Believe Me, I've Been There...
I know what it’s like to worry about the state of the world. I’ve been there. It’s horrible. It happened to me just over a decade ago. I was doing some research for my job – feature writer on the UK’s best-selling upmarket newspaper (ooh, look at me!) and I found a story that nobody had covered.
I was ecstatic: this would definitely go on the magazine’s front cover. But as I described the sheer scale of the horrors to my editor, on the phone, it stopped being just a story. Because the things I was describing were going to directly affect me, and my wife, and our tiny daughter…
(She was so tiny! I didn’t want anything horrible to happen to her)
… and the words turned to dust in my mouth.
In an instant, it stopped being just a story. It became my mission. Frustratingly, my editor could only the funny side of what I told her. Later, I’ll tell you what that was, but for a while, I played along. I pretended it was merely funny. I thought, hell, if I can get the story in front of one million buyers of this newspaper, and the many others they share their copies with, I will have done my job – even if I have to seem light-hearted about something that’s causing me to lose sleep.

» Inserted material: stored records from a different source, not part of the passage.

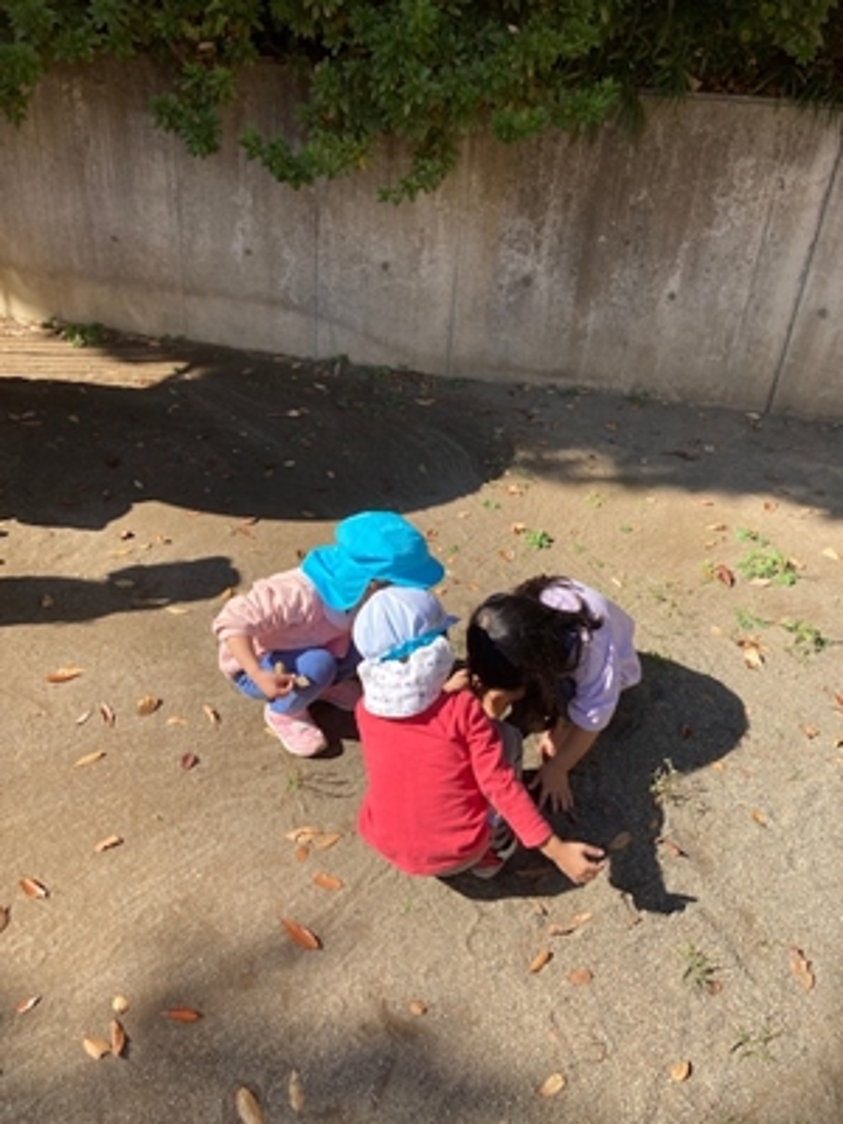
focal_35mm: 28
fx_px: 909
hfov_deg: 49.7
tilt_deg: -30.2
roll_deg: -2.8
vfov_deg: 63.4
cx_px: 422
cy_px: 562
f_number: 1.8
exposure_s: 1/810
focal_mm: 3.99
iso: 20
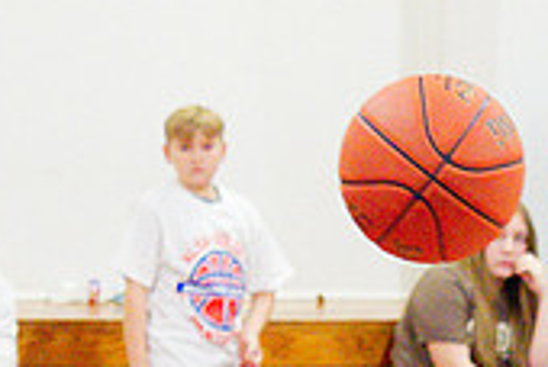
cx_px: 271
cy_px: 689
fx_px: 4331
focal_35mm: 284
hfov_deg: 7.2
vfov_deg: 4.8
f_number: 2.8
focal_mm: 40
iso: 3200
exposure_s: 1/500
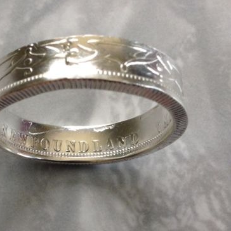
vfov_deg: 41.9
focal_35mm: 40
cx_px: 82
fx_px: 302
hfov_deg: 41.4
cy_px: 116
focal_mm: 3.3
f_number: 2.4
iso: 40
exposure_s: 1/120
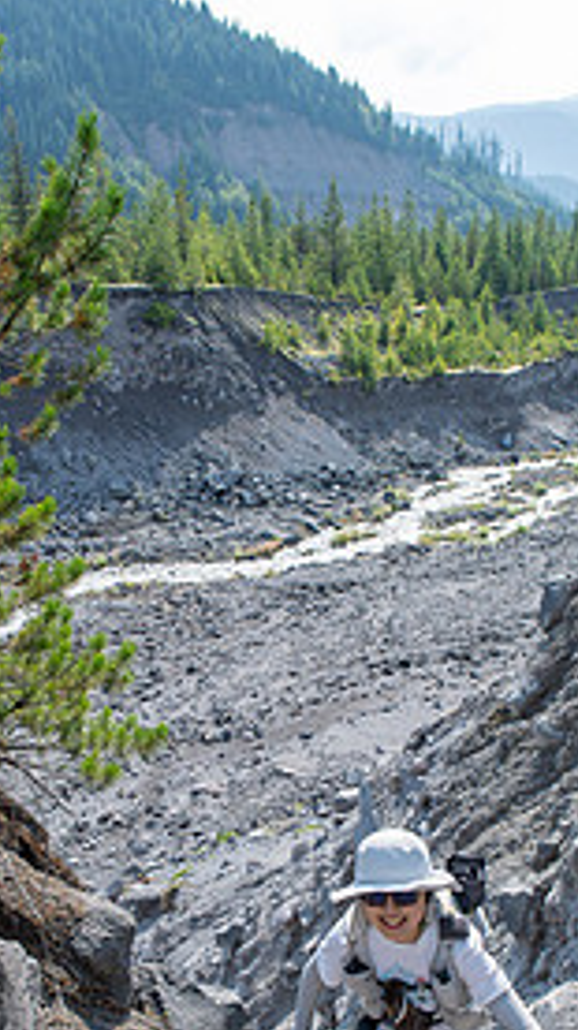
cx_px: 280
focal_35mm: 41
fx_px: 1118
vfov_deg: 48.6
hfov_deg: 29.0
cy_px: 683
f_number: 5
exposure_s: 1/1000
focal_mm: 16
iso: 200
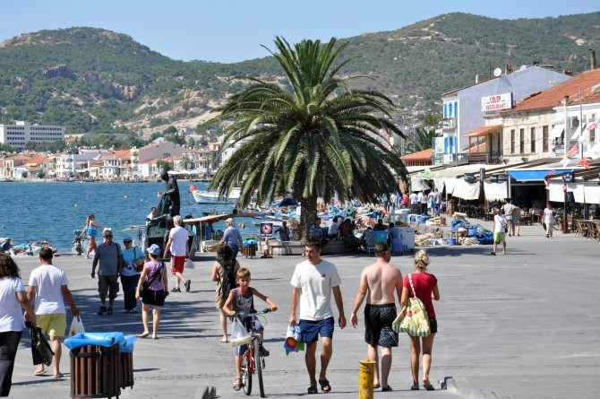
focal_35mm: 93
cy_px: 200
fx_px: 1548
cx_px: 300
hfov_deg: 21.9
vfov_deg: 14.7
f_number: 9
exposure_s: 1/320
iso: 200
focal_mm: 62
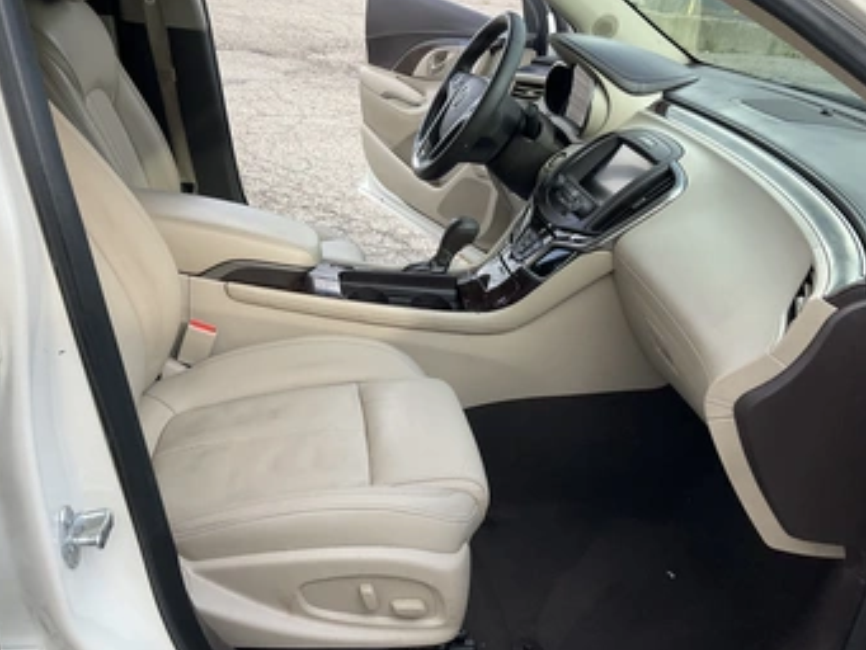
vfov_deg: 41.7
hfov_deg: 53.9
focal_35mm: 34
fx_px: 851
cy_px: 371
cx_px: 409
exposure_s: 1/322
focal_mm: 3
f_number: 1.8
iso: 25
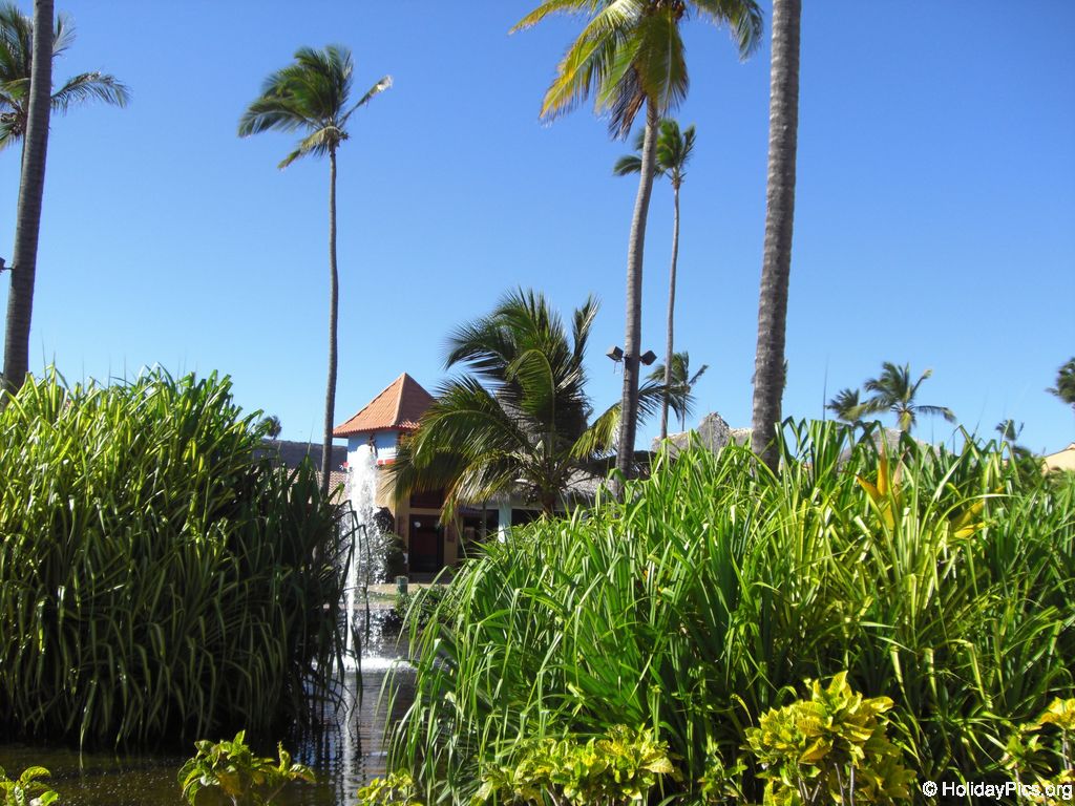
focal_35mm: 38
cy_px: 403
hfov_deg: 49.0
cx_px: 538
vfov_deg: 37.7
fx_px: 1180
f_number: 2.7
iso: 64
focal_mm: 6.2
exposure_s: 1/800
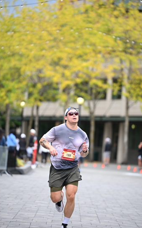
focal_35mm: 180
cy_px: 115
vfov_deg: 11.6
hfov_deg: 7.3
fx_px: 1114
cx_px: 71
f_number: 2.8
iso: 640
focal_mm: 175
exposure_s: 1/1600
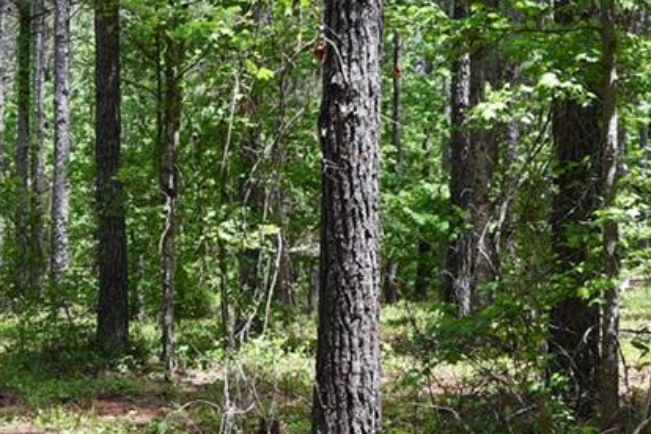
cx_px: -110
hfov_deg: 21.4
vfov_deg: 15.4
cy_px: 228
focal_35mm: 89
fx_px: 1609
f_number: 6.3
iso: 200
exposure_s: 1/250
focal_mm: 18
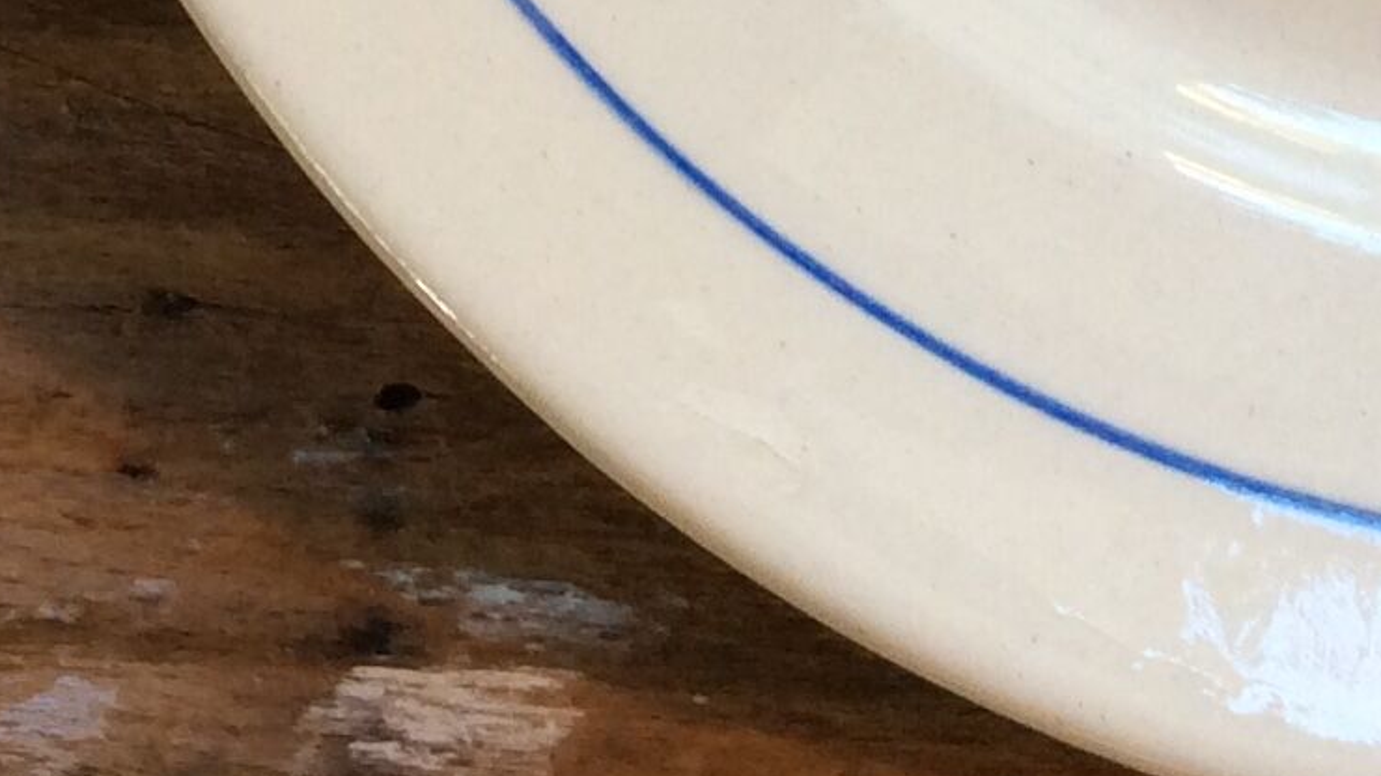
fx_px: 4467
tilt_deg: -82.9
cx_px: 427
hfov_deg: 17.5
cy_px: -737
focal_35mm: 122
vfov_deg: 9.3
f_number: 2.4
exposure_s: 1/33
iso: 32
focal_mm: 3.3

But that didn’t last. I couldn’t joke. This was too serious. I became convinced that we were headed for some kind of dark ages. Very soon, I was convinced, humankind would be living in caves again – those of us who were living at all. (The vast majority would be wiped out.)
My wife didn’t enjoy me talking like that. But she hadn’t been reading what I had. So she didn’t know any better, poor thing. I tried to explain. But she didn’t like that either. So I became a bit of a survivalist – as much as that’s possible while still leading a relatively normal life in north London.
I continued to work as a journalist, but as much as I could I did without the fragile modern systems that I knew to be unreliable: instead of using electricity, I wrote on an old-fashioned manual typewriter, and delivered my stories by hand, on paper. I must surely be the last journalist who ever did that.
I started growing my own food, and collecting hand-tools, so that when the power eventually goes down, we’d be OK.